Le frère, Mao, lui, n’est pas un amateur.
Assaad Bouab a fait le conservatoire de Paris. C’est son premier grand rôle. Il m’a été présenté par la directrice du casting. Le coup de cœur tout de suite.
Et Youri ?
Matthieu Boujenah est le neveu de Michel Boujenah. Je l’avais remarqué en feuilletant Paris-Match. J’étais frappée parce qu’il irradie, sa beauté, son sourire, son charisme. Toutes choses essentielles pour mon personnage : à 17 ans, on raffole des James Dean.
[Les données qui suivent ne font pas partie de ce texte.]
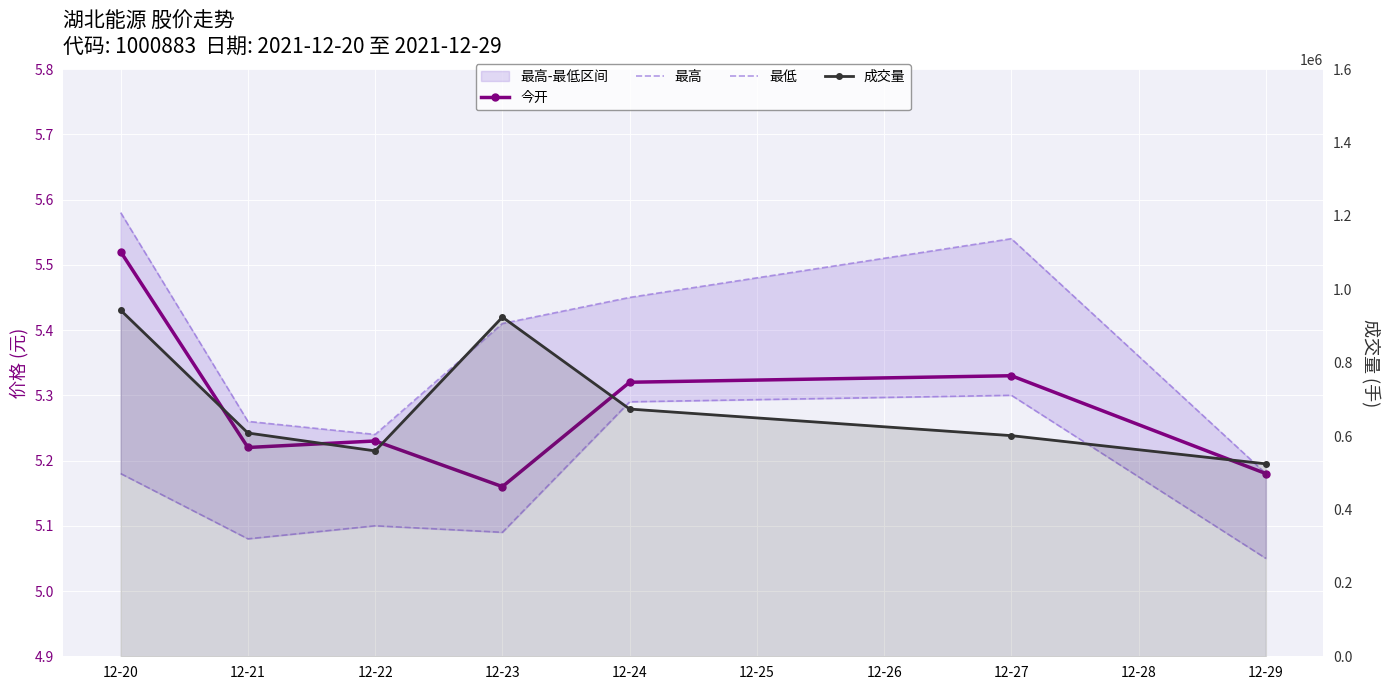

True or false: 今开 has a value of 5.2 at 12-23.

True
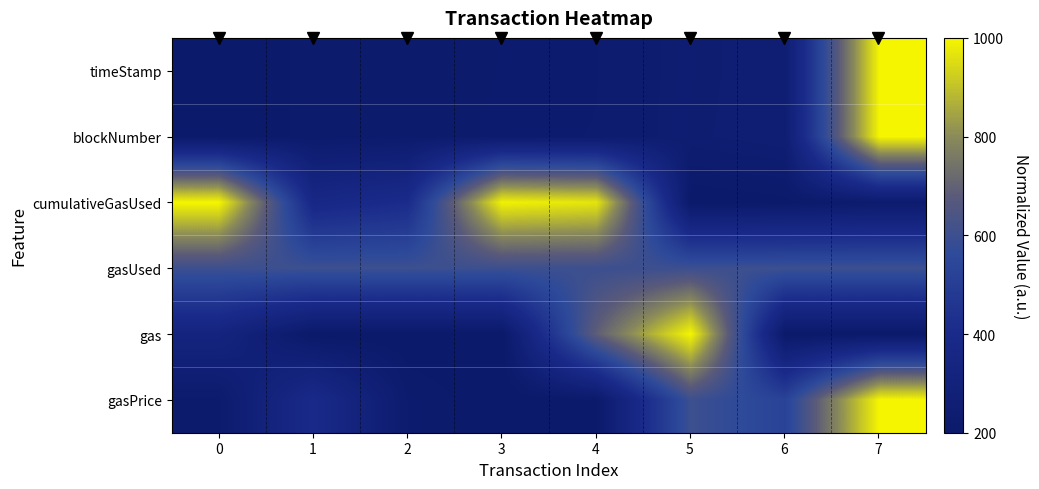

Reading left to right, transcribe all the data shown in this chart.

timeStamp: 0=200.0	1=216.6	2=219.3	3=222.0	4=224.6	5=243.3	6=254.2	7=1000.0
blockNumber: 0=200.0	1=216.7	2=219.3	3=222.8	4=225.3	5=244.5	6=254.6	7=1000.0
cumulativeGasUsed: 0=1000.0	1=371.9	2=407.1	3=992.6	4=968.1	5=200.0	6=208.2	7=221.9
gasUsed: 0=600.0	1=600.0	2=600.0	3=600.0	4=600.0	5=600.0	6=600.0	7=600.0
gas: 0=324.0	1=200.0	2=200.0	3=200.0	4=689.9	5=1000.0	6=200.0	7=200.0
gasPrice: 0=220.4	1=395.9	2=224.5	3=200.0	4=208.2	5=600.0	6=526.5	7=1000.0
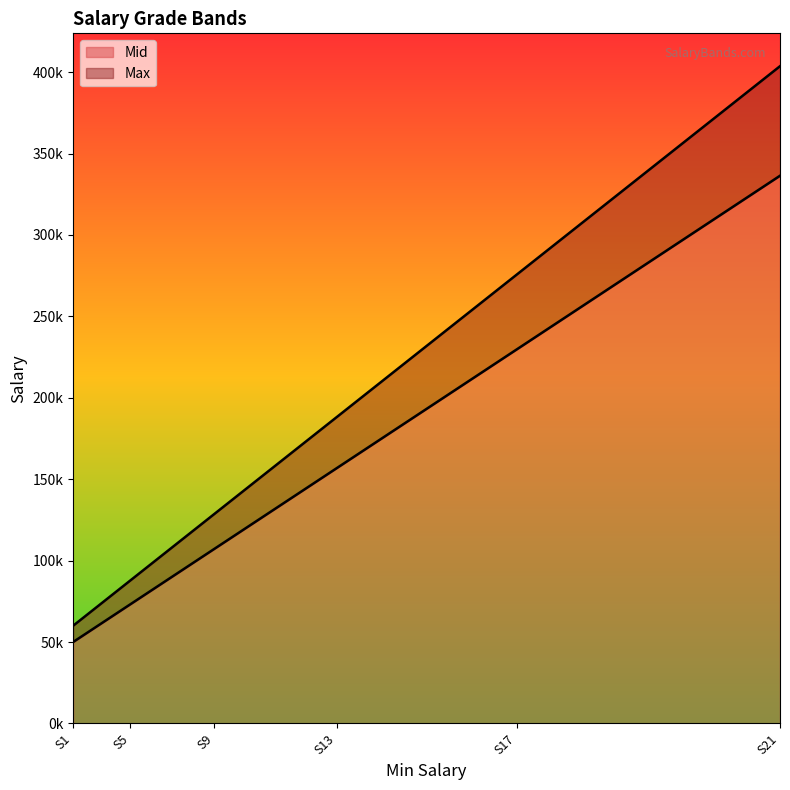

The Mid series shows 80525.5 at S6. True or false?

True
Bien qu’il n’ait rien de marocain, il a réussi à s’immerger dans l’univers d’Anfa, de cette jeunesse dorée qui, parce qu’elle ne manque de rien, se croit tout permis.
Mmé Fatma, la gouvernante, occupe une place importante.
C’est une actrice connue. Elle s’appelle Aïcha Mahmah. Sa générosité, sa douceur, autant que sa forte personnalité m’avaient aussitôt séduite. C’est exactement ainsi que j’imaginais mon personnage.
Dans Marock, on dirait que les relations authentiques se sont réfugiées chez le personnel : gouvernante, bonne, chauffeur. Là est la vraie vie.
C’est la réalité dans toutes les familles à Anfa. Pour les enfants de cet âge-là, dans ce milieu, les parents sont lointains et pratiquement invisibles. On ne les voit pas, on ne veut pas les voir. Du coup, la complicité, on l’a avec le personnel qui ne cafte pas, sauve les apparences, console aussi, couvre, protège… Pour ces jeunes, les filles plus que les garçons, le personnel représente la vraie famille. Comme ils vivent dans un cocon, coupés du monde extérieur, il constitue leur dernier lien avec le Maroc réel. Et ils tiennent beaucoup à ce lien. Malgré les apparences, ils sont très attachés aux traditions… Ce n’est pas parce qu’on fréquente le lycée Lyautey qu’on n’est pas marocain. J’en ai marre de ce Maroc bidon, faussement homogène, harmonieux. Le Maroc est divers et varié, multiple, éclaté, il y a les Fassis (gens de Fès), les Soussis, les bourgeois et les autres…
Comment êtes-vous venue au cinéma ?
Enfant, grâce à un oncle distributeur, je passais mon temps à voir tous les films. Cinéphile précoce, j’avais envie de faire du cinéma sans savoir dans quel domaine précis. Après des études (École spéciale de réalisation audiovisuelle et maîtrise à la faculté à Paris) et des stages multiples, j’ai découvert que c’était la réalisation qui m’attirait. Et j’avais envie de réaliser ce qui me manquait le plus dans mon enfance cinéphile, des films marocains pour les Marocains.
Vous vivez loin du Maroc…
En vivant à Paris, je découvre que mon attachement au pays s’en trouve exacerbé, idéalisé… et je passe beaucoup de temps au Maroc.
Votre prochain film ?
Le Maroc encore, c’est sûr. Mais quoi ? C’est encore trop flou pour en parler.
Avez-vous peur de la sortie de Marock là-bas ?
Peur, non. Je l’attends avec impatience. Je suis sûre d’une chose : les jeunes, dans tous les milieux, vont aimer, comme l’attestent les échanges sur le blog du film sur Internet.